Learning about the coronavirus, what you can do
March 19, 2020
Despite the onslaught of news about the coronavirus COVID-19, there are still questions to be answered.
There is terminology that has become familiar such as pandemic, epidemic, isolation and quarantine.
Pandemic means the virus has been found in countries and continents worldwide, while an epidemic as a rise in the number of cases of a disease above what is normally expected in a geographical area, according to the Centers for Disease Control and Prevention.
A virus becomes an epidemic when there are more cases showing up than “normal” in a population.
Isolation is used to separate an ill person with a communicable disease from those who are healthy. Hospitals restrict visitors and employ isolation for patients with communicable diseases.
On the other hand, quarantine is used to separate those who are well but may have been exposed to a communicable disease. They are separated to see if they will become infected.
The virus has affected people in many ways. California State University, Bakersfield student and substitute teacher Orquidea Ocampo, a Wasco community leader, said, “It has affected me as a student because I have to complete student teaching hours. If they don’t reopen in April, my semester will be rolled over to the fall semester, which means it will take me longer to finish the credential program.”
Ocampo said that she will miss her students.
The City Council held a special meeting Tuesday and, instead of the regular agenda, the city discussed emergency preparedness for the COVID-19 situation.

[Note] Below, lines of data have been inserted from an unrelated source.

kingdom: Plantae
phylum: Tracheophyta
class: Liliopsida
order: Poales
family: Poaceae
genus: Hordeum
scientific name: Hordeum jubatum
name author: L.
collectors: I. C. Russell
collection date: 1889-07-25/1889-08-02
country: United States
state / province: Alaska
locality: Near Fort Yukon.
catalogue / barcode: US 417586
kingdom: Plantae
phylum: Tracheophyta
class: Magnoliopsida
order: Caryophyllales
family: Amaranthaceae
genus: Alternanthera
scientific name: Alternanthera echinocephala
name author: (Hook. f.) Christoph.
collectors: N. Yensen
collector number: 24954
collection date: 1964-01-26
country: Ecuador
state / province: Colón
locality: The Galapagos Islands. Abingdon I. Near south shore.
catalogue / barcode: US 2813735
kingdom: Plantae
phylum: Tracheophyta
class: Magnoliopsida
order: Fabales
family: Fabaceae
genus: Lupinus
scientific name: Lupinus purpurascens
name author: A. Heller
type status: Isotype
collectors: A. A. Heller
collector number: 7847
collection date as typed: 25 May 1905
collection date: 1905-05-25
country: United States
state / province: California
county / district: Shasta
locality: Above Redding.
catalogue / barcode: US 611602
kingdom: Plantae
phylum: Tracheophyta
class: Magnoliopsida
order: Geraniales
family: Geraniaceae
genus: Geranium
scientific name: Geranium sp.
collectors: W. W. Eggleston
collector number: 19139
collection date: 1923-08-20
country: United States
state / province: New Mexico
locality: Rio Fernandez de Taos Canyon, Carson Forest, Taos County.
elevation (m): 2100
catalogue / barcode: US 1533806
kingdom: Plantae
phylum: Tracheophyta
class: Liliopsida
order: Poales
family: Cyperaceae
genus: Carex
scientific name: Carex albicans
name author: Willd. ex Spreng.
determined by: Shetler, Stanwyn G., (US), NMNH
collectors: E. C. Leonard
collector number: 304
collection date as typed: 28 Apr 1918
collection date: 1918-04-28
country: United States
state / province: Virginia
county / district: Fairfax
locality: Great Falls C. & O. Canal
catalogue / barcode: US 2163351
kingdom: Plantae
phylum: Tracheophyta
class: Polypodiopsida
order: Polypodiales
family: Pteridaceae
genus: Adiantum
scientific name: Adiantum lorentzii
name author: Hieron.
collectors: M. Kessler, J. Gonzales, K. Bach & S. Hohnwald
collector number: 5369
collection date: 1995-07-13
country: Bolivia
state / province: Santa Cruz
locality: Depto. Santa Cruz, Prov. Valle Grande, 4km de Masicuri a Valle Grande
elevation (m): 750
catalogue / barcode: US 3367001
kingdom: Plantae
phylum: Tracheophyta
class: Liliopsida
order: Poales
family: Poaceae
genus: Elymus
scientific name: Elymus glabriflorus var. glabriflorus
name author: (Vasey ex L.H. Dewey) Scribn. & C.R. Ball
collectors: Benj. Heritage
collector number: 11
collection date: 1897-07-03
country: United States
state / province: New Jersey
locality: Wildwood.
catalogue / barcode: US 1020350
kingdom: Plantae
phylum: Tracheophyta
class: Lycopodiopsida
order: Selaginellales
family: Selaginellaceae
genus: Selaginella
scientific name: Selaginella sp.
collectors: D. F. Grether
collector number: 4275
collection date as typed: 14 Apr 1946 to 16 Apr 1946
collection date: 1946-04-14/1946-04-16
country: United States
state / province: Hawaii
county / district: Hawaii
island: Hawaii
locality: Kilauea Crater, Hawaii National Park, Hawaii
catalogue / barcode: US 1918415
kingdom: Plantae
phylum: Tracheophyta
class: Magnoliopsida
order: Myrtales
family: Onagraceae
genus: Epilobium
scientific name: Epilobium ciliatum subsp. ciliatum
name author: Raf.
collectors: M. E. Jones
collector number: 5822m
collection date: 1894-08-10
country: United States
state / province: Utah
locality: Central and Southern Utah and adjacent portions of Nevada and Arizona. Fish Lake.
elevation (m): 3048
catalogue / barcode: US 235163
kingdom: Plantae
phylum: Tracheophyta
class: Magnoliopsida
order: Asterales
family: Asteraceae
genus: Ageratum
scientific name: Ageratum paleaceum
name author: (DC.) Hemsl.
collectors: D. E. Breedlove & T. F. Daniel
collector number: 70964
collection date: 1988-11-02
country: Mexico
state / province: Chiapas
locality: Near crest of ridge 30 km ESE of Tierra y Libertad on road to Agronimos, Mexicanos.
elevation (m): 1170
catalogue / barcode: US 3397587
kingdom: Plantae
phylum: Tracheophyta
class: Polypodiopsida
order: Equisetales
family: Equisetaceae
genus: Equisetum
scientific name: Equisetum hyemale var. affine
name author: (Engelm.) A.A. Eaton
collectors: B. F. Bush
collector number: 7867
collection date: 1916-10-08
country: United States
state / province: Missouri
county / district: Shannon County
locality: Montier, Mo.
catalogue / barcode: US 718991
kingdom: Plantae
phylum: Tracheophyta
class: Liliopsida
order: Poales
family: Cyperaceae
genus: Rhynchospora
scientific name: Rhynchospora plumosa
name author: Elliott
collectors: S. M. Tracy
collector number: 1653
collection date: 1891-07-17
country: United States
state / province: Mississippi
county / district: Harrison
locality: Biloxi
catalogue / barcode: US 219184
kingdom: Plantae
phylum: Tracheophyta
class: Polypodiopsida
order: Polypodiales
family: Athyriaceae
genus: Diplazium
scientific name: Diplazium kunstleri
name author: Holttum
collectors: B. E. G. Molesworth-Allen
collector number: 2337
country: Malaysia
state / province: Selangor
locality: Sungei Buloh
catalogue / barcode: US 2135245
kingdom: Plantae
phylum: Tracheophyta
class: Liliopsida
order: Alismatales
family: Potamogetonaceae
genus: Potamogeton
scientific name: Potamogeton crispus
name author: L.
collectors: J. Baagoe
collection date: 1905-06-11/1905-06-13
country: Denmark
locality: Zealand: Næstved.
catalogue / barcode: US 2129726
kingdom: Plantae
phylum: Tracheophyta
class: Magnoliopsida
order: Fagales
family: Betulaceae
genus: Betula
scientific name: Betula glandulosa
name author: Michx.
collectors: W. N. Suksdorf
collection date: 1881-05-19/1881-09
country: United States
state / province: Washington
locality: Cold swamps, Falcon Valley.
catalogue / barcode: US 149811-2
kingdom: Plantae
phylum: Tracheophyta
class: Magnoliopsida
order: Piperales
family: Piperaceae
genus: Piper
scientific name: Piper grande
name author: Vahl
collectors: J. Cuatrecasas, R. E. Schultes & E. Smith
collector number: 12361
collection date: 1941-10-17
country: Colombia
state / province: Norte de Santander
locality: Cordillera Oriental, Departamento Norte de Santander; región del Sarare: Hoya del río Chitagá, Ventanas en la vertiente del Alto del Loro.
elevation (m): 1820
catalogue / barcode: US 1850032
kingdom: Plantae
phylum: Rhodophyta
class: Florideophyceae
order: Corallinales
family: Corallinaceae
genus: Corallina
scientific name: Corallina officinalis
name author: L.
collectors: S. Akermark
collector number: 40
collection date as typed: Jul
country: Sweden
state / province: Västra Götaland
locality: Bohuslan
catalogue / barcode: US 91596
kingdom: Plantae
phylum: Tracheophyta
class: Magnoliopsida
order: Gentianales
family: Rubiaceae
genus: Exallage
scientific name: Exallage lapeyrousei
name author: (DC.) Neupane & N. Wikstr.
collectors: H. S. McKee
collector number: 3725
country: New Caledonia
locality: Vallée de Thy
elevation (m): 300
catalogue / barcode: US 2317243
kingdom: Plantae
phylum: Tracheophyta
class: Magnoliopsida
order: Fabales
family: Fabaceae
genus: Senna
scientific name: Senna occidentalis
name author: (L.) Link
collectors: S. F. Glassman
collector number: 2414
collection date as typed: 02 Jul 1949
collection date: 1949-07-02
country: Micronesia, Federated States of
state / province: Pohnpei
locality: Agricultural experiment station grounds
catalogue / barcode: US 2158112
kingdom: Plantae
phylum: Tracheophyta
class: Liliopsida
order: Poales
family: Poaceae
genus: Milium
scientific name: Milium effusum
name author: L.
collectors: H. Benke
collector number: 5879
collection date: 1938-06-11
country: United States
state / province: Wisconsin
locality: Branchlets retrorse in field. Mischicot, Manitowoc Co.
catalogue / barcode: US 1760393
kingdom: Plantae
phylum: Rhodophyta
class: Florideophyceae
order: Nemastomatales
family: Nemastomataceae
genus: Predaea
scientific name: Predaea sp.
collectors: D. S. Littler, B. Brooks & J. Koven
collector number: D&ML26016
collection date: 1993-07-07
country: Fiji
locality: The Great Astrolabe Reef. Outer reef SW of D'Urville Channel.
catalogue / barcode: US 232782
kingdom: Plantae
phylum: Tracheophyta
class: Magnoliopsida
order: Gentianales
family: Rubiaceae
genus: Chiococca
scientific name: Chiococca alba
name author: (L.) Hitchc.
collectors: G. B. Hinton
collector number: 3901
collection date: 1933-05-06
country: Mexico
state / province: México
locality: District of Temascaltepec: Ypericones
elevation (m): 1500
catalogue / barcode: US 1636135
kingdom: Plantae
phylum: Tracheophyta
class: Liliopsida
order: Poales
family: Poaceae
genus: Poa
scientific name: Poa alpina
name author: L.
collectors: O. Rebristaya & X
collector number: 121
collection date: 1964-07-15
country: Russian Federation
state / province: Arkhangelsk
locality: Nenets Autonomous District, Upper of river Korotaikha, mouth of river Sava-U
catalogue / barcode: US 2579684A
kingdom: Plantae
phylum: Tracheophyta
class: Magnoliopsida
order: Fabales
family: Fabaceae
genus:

Wasco High School Superintendent Lori Albrecht emailed a notice to all staff informing them of closure effective Wednesday, March 18. School will resume no earlier than April 14.
Staff attended a meeting on Monday to answer questions and discuss how the school can continue to provide services to students.
“This is a worldwide concern that we should all take with serious caution,” said Palm Avenue Principal Oscar Luna.
“We are all going online,” WHS agriculture teacher Anthony Farao said. “There are meals available each day for pickup.”
“The Wasco Union Elementary School District is following the direction of local health department officials and the Kern County Superintendent of Schools by closing all facilities in the district until the COVID-19 (coronavirus) health emergency has passed,” Superintendent Kelly Richers said in an email. “While schools are closed, district support teams will be working diligently to clean and disinfect school district facilities in preparation for your child’s return to school.”
Richers added that student independent study packets went home with students on March 17.
“We are going to close all school sites until April 14,” said Danny Arellano, principal atThomas Jefferson. Students received schoolwork for the 13 days schools are closed. In addition, the district's food service will be providing students a free breakfast and lunch program.
All students will be able to pick up a breakfast and lunch at the Palm Avenue Middle School cafeteria Monday through Friday, 10:30 a.m. to 12:30 p.m. In addition, at least one administrator and school counselor will be available at the school site to provide any family and/or student support during the closure and crisis. The district will keep parents updated regarding school closures via phone or text. Information will also be posted at wuesd.org.
Outside of education, grocery stores are experiencing their own dilemmas. This was evident at Walmart on Monday evening when the only water to be found in the store was in single bottles in the small refrigerators next to checkout stands.
The Bakersfield Californian reported on Tuesday morning that a nonresident tested positive for the coronavirus while visiting Kern County.
Below are some recommended procedures everyone should practice:
--Wash hands with soap and water often.
--Clean and disinfect frequently touched surfaces daily. Follow package instructions for proper disinfecting.
--Avoid touching eyes, nose or mouth.
--Cover your cough or sneeze with a tissue or your elbow.
--Avoid contact with people who are sick.
--Stay away from work, school and other people if you become sick.
In addition, the WUESD put the following tips for supporting children during the coronavirus crisis on its website:
--Encourage open discussion and explain what is happening in kid-friendly terms.
--Emphasize that coronavirus is less common in children than adults and often only results in mild cold symptoms.
--Listen to and acknowledge their worries. Remind them that you are doing whatever you can to keep them safe and healthy.
--Remember that they watch you and your reaction to crisis. Your behaviors and feelings mold and form their behaviors and feelings.
--Maintain a structure and routine at home.
--Teach healthy coping strategies such as breathing techniques, grounding, journaling and drawing.
--View the extra time at home as a gift to spend quality family time.
--Avoid watching the news in front of them.
--Read with your child and access free educational resources.